STUDY TEXT START

IntelliMouse Explorer 06:52 am - Kan
ComputingPros dropped us a line telling us that the new Microsoft IntelliMouse Explorer (yeah, the one with the optical sensor) is available with prices starting from US$69.95.

  • Accuracy - The precise IntelliEye optical sensor tracks movement on just about anything. All the sensor needs is a surface with a small amount of detail, including wood, plastic, or even your pant leg.
  • Easier Internet navigation - The two thumb buttons act as forward and back buttons in your browser.
  • Precision - No moving parts, so your mouse is smooth and precise and there's no need to use a mouse pad.
  • Feels great in your hand - This mouse is designed to support your hand and fingers. The rubberized sides make the mouse easier to grip and more comfortable to use because it requires less effort to hold.

PC100 vs PC133 06:49 am - Kan
In case you didn't catch it yesterday, TheTechZone whipped up a comparison article between PC100 vs PC133 SDRAM modules.

My conclusion is this. Good quality PC-100 RAM will be enough for most overclocked system. You should look at the CPU you're running and buy your RAM according to that. In the case of my Celeron that runs at 605Mhz, even average PC-100 RAM will do as the bus speed will only be 110Mhz (110x5.5=605Mhz).  If you are using a PIII-450 or another low multiplier CPU, then you should get high quality PC-100 or PC-133 RAM.

16 September 1999 - Thursday

Alpha Cooler Review
19:36 pm - Wilfred
Kyle is really mad about cooling as you can see. 2 in a day! Take a look at this and you will soon realize you ain't know nothin' about huge CPU cooler bricks yet! Size doesn't matter if it doesn't satisfy (gosh! I think I'm negatively influenced by Kan and gang, but in case you misunderstood, I'm NOT describing my inadequacies! =P), yet this giant fixture really cools - in fact it managed a good 8 deg lower than TennMax's offering and 7 deg against the Vantec. And Da Man has this to say when comparing it with the ALREADY IMPRESSIVE coolers from Vantec:
Here we are making a Mercedes 500SEL to Ford Crown Victoria comparison. While the Crown Vic is still a nice ride to get the family to church in on Sunday, wouldn't you rather show up in a new Benz?

If You Think Playing With Fire Is Bad... 19:23 pm - Wilfred
Sometimes people just don't get it! It's not about shooting yourself in the foot or head, but mankind just enjoys living on the edge - and living is not really of concern to these all-too-clever chaps. 'Look Mom, this is a black hole I made in my lab!'. Methinks you have a fighting chance in Half-Life's scenarios but if a black hole is what you're creating... I'm getting incoherent... you read this:

Melville is preoccupied with what he regards as the most dangerous event in human history: an experiment, scheduled for November, at the Brookhaven National Laboratory in Upton, N.Y. Brookhaven has a device, called the Relativistic Heavy Ion Collider, that has the world’s physicists tremendously excited. Scientists believe they can use the collider to duplicate the conditions that prevailed milliseconds after the Big Bang, when the universe consisted of a primordial soup called the quark-gluon plasma. Brookhaven scientists think that by colliding gold ions at extremely high speed, they can create a tiny, fleeting version of quark-gluon plasma to gain a better understanding of the origins of the universe.

STUDY TEXT END

### DIRECTIONS
(A) In the news posts, what is the starting price of the new Microsoft IntelliMouse Explorer?
(B) Summarize the news posts in three sentences.
(C) Translate this sentence from the news posts into Spanish: "The two thumb buttons act as forward and back buttons in your browser."

RECORD EXCERPTS START

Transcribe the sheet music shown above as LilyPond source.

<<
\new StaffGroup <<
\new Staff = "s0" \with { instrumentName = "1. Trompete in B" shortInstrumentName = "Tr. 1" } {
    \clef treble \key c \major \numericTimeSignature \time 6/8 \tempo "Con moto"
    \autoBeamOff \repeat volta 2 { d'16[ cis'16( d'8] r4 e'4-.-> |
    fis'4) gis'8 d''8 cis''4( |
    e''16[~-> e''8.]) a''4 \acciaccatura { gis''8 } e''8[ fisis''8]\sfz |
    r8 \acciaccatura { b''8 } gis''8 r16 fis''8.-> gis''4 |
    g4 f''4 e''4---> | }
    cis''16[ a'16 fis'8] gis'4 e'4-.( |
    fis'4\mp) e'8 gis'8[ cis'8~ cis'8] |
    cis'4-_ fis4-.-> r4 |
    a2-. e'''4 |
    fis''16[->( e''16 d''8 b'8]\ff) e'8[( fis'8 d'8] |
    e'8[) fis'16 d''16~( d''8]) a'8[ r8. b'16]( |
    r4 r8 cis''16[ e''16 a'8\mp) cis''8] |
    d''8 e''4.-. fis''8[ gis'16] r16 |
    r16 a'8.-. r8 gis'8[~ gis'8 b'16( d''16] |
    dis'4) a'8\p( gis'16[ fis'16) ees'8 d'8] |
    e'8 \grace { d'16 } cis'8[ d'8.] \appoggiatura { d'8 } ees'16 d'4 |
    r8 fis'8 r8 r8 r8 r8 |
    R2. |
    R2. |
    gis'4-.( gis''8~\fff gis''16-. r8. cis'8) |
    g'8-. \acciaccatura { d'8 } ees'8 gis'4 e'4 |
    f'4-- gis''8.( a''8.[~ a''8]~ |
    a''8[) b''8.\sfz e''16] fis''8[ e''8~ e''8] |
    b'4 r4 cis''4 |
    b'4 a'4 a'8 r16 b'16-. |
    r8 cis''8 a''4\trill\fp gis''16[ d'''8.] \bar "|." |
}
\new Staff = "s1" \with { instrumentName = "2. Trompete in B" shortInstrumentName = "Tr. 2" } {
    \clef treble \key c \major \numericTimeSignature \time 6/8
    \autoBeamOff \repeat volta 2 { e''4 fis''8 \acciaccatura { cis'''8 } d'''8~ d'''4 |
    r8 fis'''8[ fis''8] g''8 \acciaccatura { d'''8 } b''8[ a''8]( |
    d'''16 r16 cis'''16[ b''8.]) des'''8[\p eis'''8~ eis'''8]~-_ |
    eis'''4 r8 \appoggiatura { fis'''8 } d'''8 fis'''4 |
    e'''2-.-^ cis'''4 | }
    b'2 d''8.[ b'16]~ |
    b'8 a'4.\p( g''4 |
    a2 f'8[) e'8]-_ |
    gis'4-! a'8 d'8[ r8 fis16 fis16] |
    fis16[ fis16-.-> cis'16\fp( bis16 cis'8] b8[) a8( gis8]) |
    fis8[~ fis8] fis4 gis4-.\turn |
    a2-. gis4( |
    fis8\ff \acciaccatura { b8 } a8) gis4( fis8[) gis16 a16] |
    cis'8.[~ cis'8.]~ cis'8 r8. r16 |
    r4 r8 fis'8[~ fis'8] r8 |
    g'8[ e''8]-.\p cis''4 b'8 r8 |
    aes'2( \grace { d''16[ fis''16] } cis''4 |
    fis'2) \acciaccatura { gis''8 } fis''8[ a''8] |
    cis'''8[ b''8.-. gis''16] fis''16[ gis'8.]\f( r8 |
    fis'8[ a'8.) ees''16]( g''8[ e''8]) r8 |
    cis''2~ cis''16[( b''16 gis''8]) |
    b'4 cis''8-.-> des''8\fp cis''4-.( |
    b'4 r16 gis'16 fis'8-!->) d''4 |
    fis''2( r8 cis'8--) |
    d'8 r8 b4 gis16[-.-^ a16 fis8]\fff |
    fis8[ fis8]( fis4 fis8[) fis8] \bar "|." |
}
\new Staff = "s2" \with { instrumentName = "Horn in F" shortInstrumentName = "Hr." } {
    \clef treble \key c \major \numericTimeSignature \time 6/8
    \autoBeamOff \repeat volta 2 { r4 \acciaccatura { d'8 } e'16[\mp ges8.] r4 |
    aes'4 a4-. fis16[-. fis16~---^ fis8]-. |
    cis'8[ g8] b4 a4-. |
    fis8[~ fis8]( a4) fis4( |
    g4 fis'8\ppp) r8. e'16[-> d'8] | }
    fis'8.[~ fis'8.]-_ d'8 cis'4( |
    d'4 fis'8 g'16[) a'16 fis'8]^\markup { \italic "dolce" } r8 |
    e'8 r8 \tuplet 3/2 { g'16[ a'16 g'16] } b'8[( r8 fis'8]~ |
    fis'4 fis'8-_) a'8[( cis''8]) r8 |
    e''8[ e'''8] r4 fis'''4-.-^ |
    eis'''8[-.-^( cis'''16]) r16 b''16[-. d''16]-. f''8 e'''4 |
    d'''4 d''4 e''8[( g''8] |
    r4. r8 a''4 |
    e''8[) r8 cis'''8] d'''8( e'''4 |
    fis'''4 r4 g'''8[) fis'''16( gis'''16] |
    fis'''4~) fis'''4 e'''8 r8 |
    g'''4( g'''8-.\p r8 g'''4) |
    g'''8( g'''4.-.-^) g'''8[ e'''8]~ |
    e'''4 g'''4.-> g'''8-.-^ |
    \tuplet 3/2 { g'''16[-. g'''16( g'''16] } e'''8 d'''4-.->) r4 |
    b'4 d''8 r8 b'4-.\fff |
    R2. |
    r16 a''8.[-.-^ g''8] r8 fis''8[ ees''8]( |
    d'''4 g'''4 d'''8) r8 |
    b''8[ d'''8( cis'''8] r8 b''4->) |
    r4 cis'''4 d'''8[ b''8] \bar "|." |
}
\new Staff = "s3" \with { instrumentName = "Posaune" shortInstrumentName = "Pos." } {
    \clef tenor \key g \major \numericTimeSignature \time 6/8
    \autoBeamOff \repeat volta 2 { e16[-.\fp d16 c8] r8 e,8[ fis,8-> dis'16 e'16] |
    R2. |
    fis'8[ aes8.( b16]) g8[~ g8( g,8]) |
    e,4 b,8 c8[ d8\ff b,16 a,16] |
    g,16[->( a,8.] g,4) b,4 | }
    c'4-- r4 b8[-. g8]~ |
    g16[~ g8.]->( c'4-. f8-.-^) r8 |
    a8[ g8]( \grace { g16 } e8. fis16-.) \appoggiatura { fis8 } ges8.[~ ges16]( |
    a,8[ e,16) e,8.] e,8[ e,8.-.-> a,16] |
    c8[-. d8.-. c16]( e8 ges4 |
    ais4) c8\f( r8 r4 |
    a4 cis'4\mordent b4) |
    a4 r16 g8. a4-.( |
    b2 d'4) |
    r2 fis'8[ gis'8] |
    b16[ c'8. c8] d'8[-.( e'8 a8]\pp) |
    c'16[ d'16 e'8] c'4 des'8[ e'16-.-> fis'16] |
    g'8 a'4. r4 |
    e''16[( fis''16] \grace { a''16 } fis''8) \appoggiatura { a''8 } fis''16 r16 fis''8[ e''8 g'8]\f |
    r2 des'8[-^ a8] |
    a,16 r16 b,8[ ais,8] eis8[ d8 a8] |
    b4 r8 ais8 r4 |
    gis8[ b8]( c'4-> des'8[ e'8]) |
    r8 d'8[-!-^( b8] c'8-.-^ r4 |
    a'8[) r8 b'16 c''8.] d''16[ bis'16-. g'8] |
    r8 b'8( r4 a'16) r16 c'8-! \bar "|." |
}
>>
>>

RECORD EXCERPTS END

### RESPONSES BY TASK
(A) US$69.95

(B) The new Microsoft IntelliMouse Explorer, which has an optical sensor, is available from US$69.95, and a comparison of PC100 and PC133 SDRAM modules concludes that good quality PC-100 RAM will be enough for most overclocked systems. A review of a giant Alpha CPU cooler found that it ran 8 degrees lower than TennMax's offering and 7 degrees lower than the Vantec. A quoted piece describes a Brookhaven experiment that aims to collide gold ions at extremely high speed to create a tiny, fleeting quark-gluon plasma.

(C) Los dos botones para el pulgar funcionan como botones de avance y retroceso en tu navegador.